ACTIVITY =>
Set down the entries below exactly; drop the pictures.

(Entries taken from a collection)
<<<<
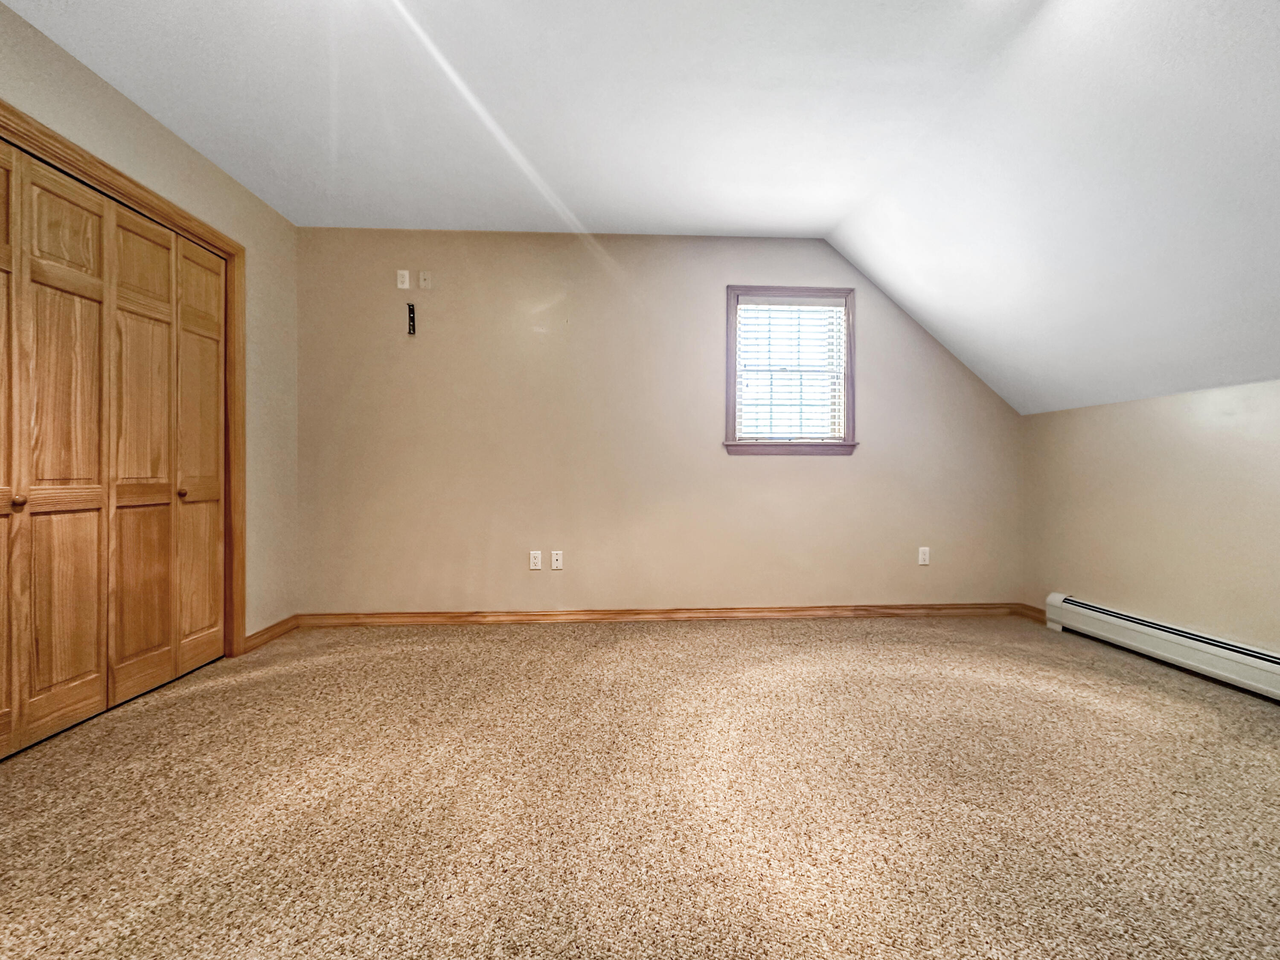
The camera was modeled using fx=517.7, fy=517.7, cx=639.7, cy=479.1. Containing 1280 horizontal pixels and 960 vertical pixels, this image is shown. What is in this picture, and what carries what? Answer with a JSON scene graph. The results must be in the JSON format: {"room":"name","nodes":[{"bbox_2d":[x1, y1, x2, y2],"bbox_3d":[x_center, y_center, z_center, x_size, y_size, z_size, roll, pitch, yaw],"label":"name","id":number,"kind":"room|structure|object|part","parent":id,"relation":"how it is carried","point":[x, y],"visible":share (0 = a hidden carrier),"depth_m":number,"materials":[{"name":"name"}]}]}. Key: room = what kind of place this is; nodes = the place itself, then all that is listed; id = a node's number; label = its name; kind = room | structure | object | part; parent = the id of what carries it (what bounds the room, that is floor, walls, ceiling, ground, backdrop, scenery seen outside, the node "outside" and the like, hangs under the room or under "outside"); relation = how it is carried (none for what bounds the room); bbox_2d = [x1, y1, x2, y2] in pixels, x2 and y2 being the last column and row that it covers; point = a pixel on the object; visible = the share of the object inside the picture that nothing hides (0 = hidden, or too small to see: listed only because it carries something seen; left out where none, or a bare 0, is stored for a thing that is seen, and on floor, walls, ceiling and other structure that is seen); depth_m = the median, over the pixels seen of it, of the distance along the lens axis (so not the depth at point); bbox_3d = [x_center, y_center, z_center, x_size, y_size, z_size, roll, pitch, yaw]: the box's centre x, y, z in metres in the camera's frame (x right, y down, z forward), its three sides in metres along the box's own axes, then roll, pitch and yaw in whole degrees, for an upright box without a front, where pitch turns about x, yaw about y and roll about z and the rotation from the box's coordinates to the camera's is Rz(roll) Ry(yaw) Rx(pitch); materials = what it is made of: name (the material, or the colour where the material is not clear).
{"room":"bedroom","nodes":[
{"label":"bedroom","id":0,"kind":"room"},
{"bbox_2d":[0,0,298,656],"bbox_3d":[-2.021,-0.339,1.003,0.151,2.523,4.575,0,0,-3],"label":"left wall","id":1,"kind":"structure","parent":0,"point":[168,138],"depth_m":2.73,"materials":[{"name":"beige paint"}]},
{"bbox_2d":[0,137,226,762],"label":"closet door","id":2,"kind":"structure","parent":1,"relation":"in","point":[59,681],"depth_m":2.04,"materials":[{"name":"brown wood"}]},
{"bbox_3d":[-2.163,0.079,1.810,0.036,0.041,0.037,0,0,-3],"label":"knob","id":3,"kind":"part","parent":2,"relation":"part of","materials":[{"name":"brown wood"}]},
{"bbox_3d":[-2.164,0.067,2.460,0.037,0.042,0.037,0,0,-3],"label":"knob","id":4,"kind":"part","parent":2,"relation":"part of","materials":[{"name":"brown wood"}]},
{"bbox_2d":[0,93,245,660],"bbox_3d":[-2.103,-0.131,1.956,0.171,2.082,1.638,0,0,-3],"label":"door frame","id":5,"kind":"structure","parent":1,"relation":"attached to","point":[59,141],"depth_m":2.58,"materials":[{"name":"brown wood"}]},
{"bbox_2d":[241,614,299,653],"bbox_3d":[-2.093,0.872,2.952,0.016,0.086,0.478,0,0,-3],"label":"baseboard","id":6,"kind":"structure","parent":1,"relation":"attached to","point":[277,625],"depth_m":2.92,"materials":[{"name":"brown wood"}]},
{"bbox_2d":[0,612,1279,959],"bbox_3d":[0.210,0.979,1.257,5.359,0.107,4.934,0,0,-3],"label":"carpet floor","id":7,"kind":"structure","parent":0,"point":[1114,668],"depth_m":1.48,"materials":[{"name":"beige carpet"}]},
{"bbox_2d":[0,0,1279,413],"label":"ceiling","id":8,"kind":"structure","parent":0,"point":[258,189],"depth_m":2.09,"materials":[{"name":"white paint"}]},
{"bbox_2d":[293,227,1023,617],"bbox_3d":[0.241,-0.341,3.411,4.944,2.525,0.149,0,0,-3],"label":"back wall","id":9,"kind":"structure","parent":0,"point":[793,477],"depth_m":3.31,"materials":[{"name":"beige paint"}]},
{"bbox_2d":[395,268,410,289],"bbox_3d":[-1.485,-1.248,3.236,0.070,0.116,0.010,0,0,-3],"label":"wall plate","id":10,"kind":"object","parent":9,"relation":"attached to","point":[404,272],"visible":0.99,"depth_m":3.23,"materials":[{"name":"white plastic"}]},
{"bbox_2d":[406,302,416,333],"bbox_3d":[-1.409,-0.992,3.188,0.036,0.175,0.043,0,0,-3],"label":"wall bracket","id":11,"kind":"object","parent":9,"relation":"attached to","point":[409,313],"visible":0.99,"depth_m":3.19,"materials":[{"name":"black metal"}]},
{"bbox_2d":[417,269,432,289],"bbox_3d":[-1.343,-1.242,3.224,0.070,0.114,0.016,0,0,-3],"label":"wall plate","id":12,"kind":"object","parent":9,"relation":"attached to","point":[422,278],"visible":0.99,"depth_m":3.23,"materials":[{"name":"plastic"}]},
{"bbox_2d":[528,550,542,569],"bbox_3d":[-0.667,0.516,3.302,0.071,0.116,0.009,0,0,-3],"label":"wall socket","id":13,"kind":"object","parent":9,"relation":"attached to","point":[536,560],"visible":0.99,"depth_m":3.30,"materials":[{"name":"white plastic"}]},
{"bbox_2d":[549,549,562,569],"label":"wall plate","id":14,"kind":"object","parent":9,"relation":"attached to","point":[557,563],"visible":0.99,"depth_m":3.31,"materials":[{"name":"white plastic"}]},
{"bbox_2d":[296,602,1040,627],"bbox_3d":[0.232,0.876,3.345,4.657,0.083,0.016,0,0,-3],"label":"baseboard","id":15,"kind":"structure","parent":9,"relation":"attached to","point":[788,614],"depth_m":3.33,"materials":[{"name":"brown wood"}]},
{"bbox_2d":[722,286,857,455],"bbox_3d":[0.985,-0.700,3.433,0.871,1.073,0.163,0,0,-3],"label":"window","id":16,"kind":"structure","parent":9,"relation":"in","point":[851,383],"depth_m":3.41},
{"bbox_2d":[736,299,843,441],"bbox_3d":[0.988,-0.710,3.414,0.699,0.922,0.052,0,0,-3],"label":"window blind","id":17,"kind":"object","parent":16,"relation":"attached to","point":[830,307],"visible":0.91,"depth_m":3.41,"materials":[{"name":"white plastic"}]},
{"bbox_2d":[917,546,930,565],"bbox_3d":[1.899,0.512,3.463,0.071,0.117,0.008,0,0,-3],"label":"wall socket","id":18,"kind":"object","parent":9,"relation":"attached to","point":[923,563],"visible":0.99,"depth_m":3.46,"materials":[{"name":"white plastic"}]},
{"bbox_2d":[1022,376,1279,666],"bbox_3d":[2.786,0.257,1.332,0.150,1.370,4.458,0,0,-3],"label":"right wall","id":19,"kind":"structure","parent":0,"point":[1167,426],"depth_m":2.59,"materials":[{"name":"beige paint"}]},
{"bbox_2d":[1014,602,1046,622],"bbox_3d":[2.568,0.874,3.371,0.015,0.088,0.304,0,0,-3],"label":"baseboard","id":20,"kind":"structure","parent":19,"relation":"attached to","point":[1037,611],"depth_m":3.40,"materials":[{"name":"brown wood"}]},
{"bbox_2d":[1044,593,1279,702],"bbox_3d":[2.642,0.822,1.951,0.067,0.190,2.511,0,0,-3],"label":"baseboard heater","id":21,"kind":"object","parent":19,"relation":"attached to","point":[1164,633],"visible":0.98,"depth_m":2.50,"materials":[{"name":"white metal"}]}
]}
>>>>
RESPONSE =>
The camera was modeled using fx=517.7, fy=517.7, cx=639.7, cy=479.1. Containing 1280 horizontal pixels and 960 vertical pixels, this image is shown. What is in this picture, and what carries what? Answer with a JSON scene graph. The results must be in the JSON format: {"room":"name","nodes":[{"bbox_2d":[x1, y1, x2, y2],"bbox_3d":[x_center, y_center, z_center, x_size, y_size, z_size, roll, pitch, yaw],"label":"name","id":number,"kind":"room|structure|object|part","parent":id,"relation":"how it is carried","point":[x, y],"visible":share (0 = a hidden carrier),"depth_m":number,"materials":[{"name":"name"}]}]}. Key: room = what kind of place this is; nodes = the place itself, then all that is listed; id = a node's number; label = its name; kind = room | structure | object | part; parent = the id of what carries it (what bounds the room, that is floor, walls, ceiling, ground, backdrop, scenery seen outside, the node "outside" and the like, hangs under the room or under "outside"); relation = how it is carried (none for what bounds the room); bbox_2d = [x1, y1, x2, y2] in pixels, x2 and y2 being the last column and row that it covers; point = a pixel on the object; visible = the share of the object inside the picture that nothing hides (0 = hidden, or too small to see: listed only because it carries something seen; left out where none, or a bare 0, is stored for a thing that is seen, and on floor, walls, ceiling and other structure that is seen); depth_m = the median, over the pixels seen of it, of the distance along the lens axis (so not the depth at point); bbox_3d = [x_center, y_center, z_center, x_size, y_size, z_size, roll, pitch, yaw]: the box's centre x, y, z in metres in the camera's frame (x right, y down, z forward), its three sides in metres along the box's own axes, then roll, pitch and yaw in whole degrees, for an upright box without a front, where pitch turns about x, yaw about y and roll about z and the rotation from the box's coordinates to the camera's is Rz(roll) Ry(yaw) Rx(pitch); materials = what it is made of: name (the material, or the colour where the material is not clear).
{"room":"bedroom","nodes":[
{"label":"bedroom","id":0,"kind":"room"},
{"bbox_2d":[0,0,298,656],"bbox_3d":[-2.021,-0.339,1.003,0.151,2.523,4.575,0,0,-3],"label":"left wall","id":1,"kind":"structure","parent":0,"point":[168,138],"depth_m":2.73,"materials":[{"name":"beige paint"}]},
{"bbox_2d":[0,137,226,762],"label":"closet door","id":2,"kind":"structure","parent":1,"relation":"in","point":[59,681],"depth_m":2.04,"materials":[{"name":"brown wood"}]},
{"bbox_3d":[-2.163,0.079,1.810,0.036,0.041,0.037,0,0,-3],"label":"knob","id":3,"kind":"part","parent":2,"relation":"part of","materials":[{"name":"brown wood"}]},
{"bbox_3d":[-2.164,0.067,2.460,0.037,0.042,0.037,0,0,-3],"label":"knob","id":4,"kind":"part","parent":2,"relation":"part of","materials":[{"name":"brown wood"}]},
{"bbox_2d":[0,93,245,660],"bbox_3d":[-2.103,-0.131,1.956,0.171,2.082,1.638,0,0,-3],"label":"door frame","id":5,"kind":"structure","parent":1,"relation":"attached to","point":[59,141],"depth_m":2.58,"materials":[{"name":"brown wood"}]},
{"bbox_2d":[241,614,299,653],"bbox_3d":[-2.093,0.872,2.952,0.016,0.086,0.478,0,0,-3],"label":"baseboard","id":6,"kind":"structure","parent":1,"relation":"attached to","point":[277,625],"depth_m":2.92,"materials":[{"name":"brown wood"}]},
{"bbox_2d":[0,612,1279,959],"bbox_3d":[0.210,0.979,1.257,5.359,0.107,4.934,0,0,-3],"label":"carpet floor","id":7,"kind":"structure","parent":0,"point":[1114,668],"depth_m":1.48,"materials":[{"name":"beige carpet"}]},
{"bbox_2d":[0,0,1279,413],"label":"ceiling","id":8,"kind":"structure","parent":0,"point":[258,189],"depth_m":2.09,"materials":[{"name":"white paint"}]},
{"bbox_2d":[293,227,1023,617],"bbox_3d":[0.241,-0.341,3.411,4.944,2.525,0.149,0,0,-3],"label":"back wall","id":9,"kind":"structure","parent":0,"point":[793,477],"depth_m":3.31,"materials":[{"name":"beige paint"}]},
{"bbox_2d":[395,268,410,289],"bbox_3d":[-1.485,-1.248,3.236,0.070,0.116,0.010,0,0,-3],"label":"wall plate","id":10,"kind":"object","parent":9,"relation":"attached to","point":[404,272],"visible":0.99,"depth_m":3.23,"materials":[{"name":"white plastic"}]},
{"bbox_2d":[406,302,416,333],"bbox_3d":[-1.409,-0.992,3.188,0.036,0.175,0.043,0,0,-3],"label":"wall bracket","id":11,"kind":"object","parent":9,"relation":"attached to","point":[409,313],"visible":0.99,"depth_m":3.19,"materials":[{"name":"black metal"}]},
{"bbox_2d":[417,269,432,289],"bbox_3d":[-1.343,-1.242,3.224,0.070,0.114,0.016,0,0,-3],"label":"wall plate","id":12,"kind":"object","parent":9,"relation":"attached to","point":[422,278],"visible":0.99,"depth_m":3.23,"materials":[{"name":"plastic"}]},
{"bbox_2d":[528,550,542,569],"bbox_3d":[-0.667,0.516,3.302,0.071,0.116,0.009,0,0,-3],"label":"wall socket","id":13,"kind":"object","parent":9,"relation":"attached to","point":[536,560],"visible":0.99,"depth_m":3.30,"materials":[{"name":"white plastic"}]},
{"bbox_2d":[549,549,562,569],"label":"wall plate","id":14,"kind":"object","parent":9,"relation":"attached to","point":[557,563],"visible":0.99,"depth_m":3.31,"materials":[{"name":"white plastic"}]},
{"bbox_2d":[296,602,1040,627],"bbox_3d":[0.232,0.876,3.345,4.657,0.083,0.016,0,0,-3],"label":"baseboard","id":15,"kind":"structure","parent":9,"relation":"attached to","point":[788,614],"depth_m":3.33,"materials":[{"name":"brown wood"}]},
{"bbox_2d":[722,286,857,455],"bbox_3d":[0.985,-0.700,3.433,0.871,1.073,0.163,0,0,-3],"label":"window","id":16,"kind":"structure","parent":9,"relation":"in","point":[851,383],"depth_m":3.41},
{"bbox_2d":[736,299,843,441],"bbox_3d":[0.988,-0.710,3.414,0.699,0.922,0.052,0,0,-3],"label":"window blind","id":17,"kind":"object","parent":16,"relation":"attached to","point":[830,307],"visible":0.91,"depth_m":3.41,"materials":[{"name":"white plastic"}]},
{"bbox_2d":[917,546,930,565],"bbox_3d":[1.899,0.512,3.463,0.071,0.117,0.008,0,0,-3],"label":"wall socket","id":18,"kind":"object","parent":9,"relation":"attached to","point":[923,563],"visible":0.99,"depth_m":3.46,"materials":[{"name":"white plastic"}]},
{"bbox_2d":[1022,376,1279,666],"bbox_3d":[2.786,0.257,1.332,0.150,1.370,4.458,0,0,-3],"label":"right wall","id":19,"kind":"structure","parent":0,"point":[1167,426],"depth_m":2.59,"materials":[{"name":"beige paint"}]},
{"bbox_2d":[1014,602,1046,622],"bbox_3d":[2.568,0.874,3.371,0.015,0.088,0.304,0,0,-3],"label":"baseboard","id":20,"kind":"structure","parent":19,"relation":"attached to","point":[1037,611],"depth_m":3.40,"materials":[{"name":"brown wood"}]},
{"bbox_2d":[1044,593,1279,702],"bbox_3d":[2.642,0.822,1.951,0.067,0.190,2.511,0,0,-3],"label":"baseboard heater","id":21,"kind":"object","parent":19,"relation":"attached to","point":[1164,633],"visible":0.98,"depth_m":2.50,"materials":[{"name":"white metal"}]}
]}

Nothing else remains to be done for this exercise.